Community members from across Northumberland County pitched in to help ensure Burnbrae Gardens residents have a happy Halloween.

One of those who made a donation to the Campbellford long-term care home was 11-year-old Hayden Marlatt. His parents, Dave and Sherry, brought Hayden to Burnbrae Gardens on Oct. 9 to drop off 15 pumpkins for residents to decorate.

“Hayden loves to help in the community, and he wanted to make our residents’ Halloween special,” Lauren Farnham, a life enrichment aide at Burnbrae Gardens, tells The OMNIway.

Hayden knew the COVID-19 pandemic has been challenging for residents so he wanted to do something to “brighten their spirits,” Lauren adds.

In addition to Hayden’s donation, three people from across Northumberland County donated money to help buy supplies to decorate the pumpkins.

Matthew Steven and Colleen C., both of Brighton, and Sarah Lord of Wooler donated money to buy the supplies.

In fact, Sarah’s grandmother was a resident of Burnbrae Gardens more than 10 years ago.
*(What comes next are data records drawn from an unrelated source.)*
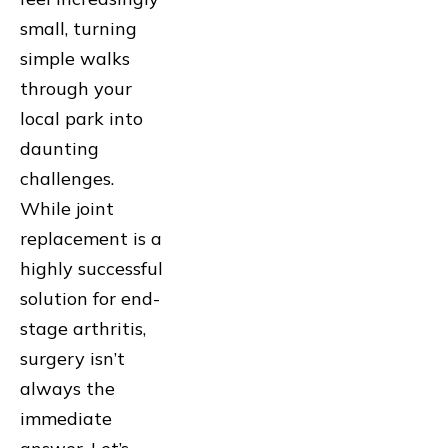
small, turning
simple walks
through your
local park into
daunting
challenges.
While joint
replacement is a
highly successful
solution for end-
stage arthritis,
surgery isn’t
always the
immediate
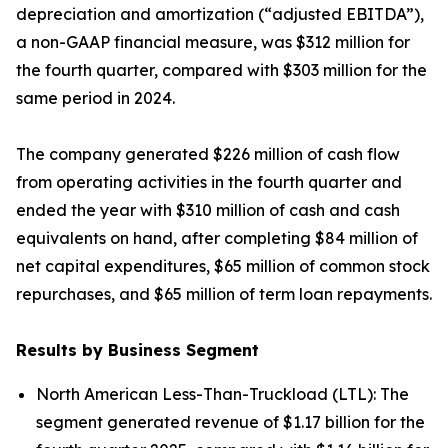
depreciation and amortization (“adjusted EBITDA”),
a non-GAAP financial measure, was $312 million for
the fourth quarter, compared with $303 million for the
same period in 2024.
The company generated $226 million of cash flow
from operating activities in the fourth quarter and
ended the year with $310 million of cash and cash
equivalents on hand, after completing $84 million of
net capital expenditures, $65 million of common stock
repurchases, and $65 million of term loan repayments.
Results by Business Segment
North American Less-Than-Truckload (LTL):
The
segment generated revenue of $1.17 billion for the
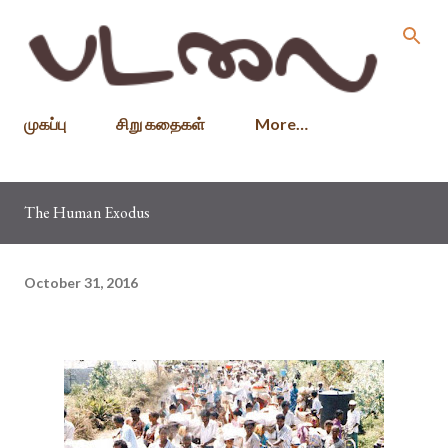
Skip to main content
முகப்பு
சிறு கதைகள்
More…
The Human Exodus
October 31, 2016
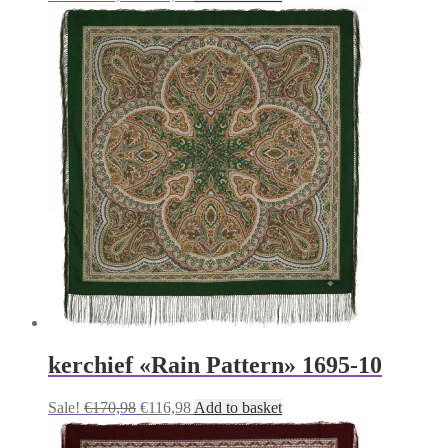
price
price
was:
is:
€170,98.
€116,98.
kerchief «Rain Pattern» 1695-10
Original
Current
Sale!
€
170,98
€
116,98
Add to basket
price
price
was:
is:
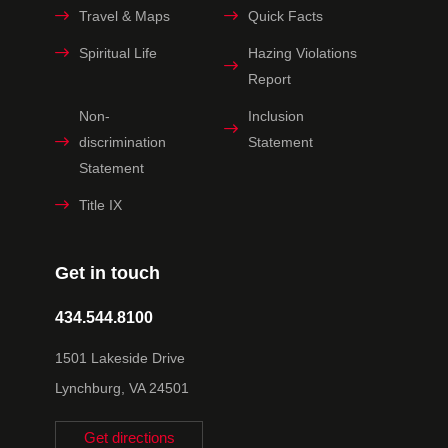
Travel & Maps
Quick Facts
Spiritual Life
Hazing Violations
Report
Non-
Inclusion
discrimination
Statement
Statement
Title IX
Get in touch
434.544.8100
1501 Lakeside Drive
Lynchburg, VA 24501
Get directions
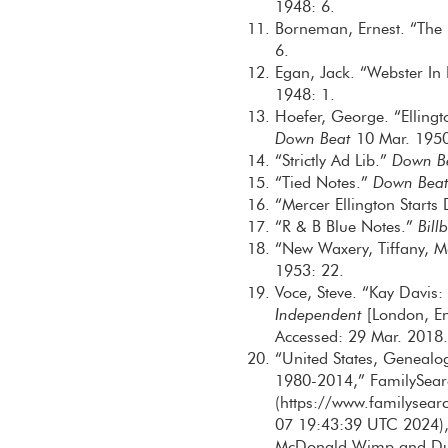
1948: 6.
Borneman, Ernest. “The 
6.
Egan, Jack. “Webster In
1948: 1.
Hoefer, George. “Elling
Down Beat
10 Mar. 1950
“Strictly Ad Lib.”
Down B
“Tied Notes.”
Down Bea
“Mercer Ellington Starts
“R & B Blue Notes.”
Bill
“New Waxery, Tiffany, 
1953: 22.
Voce, Steve. “Kay Davis
Independent
[London, En
Accessed: 29 Mar. 2018.
“United States, Genealo
1980-2014,” FamilySear
(https://www.familysea
07 19:43:39 UTC 2024), 
McDonald Wimp and Duk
She hopes to become a volunteer once pandemic protocols permit her to join the volunteer team, says Burnbrae Gardens administrator April Faux.

Residents got busy decorating the pumpkins. Some were given faces, while others were painted. There are decorated pumpkins on display inside and outside of the home.

“The residents really enjoyed doing the decorations,” Lauren says.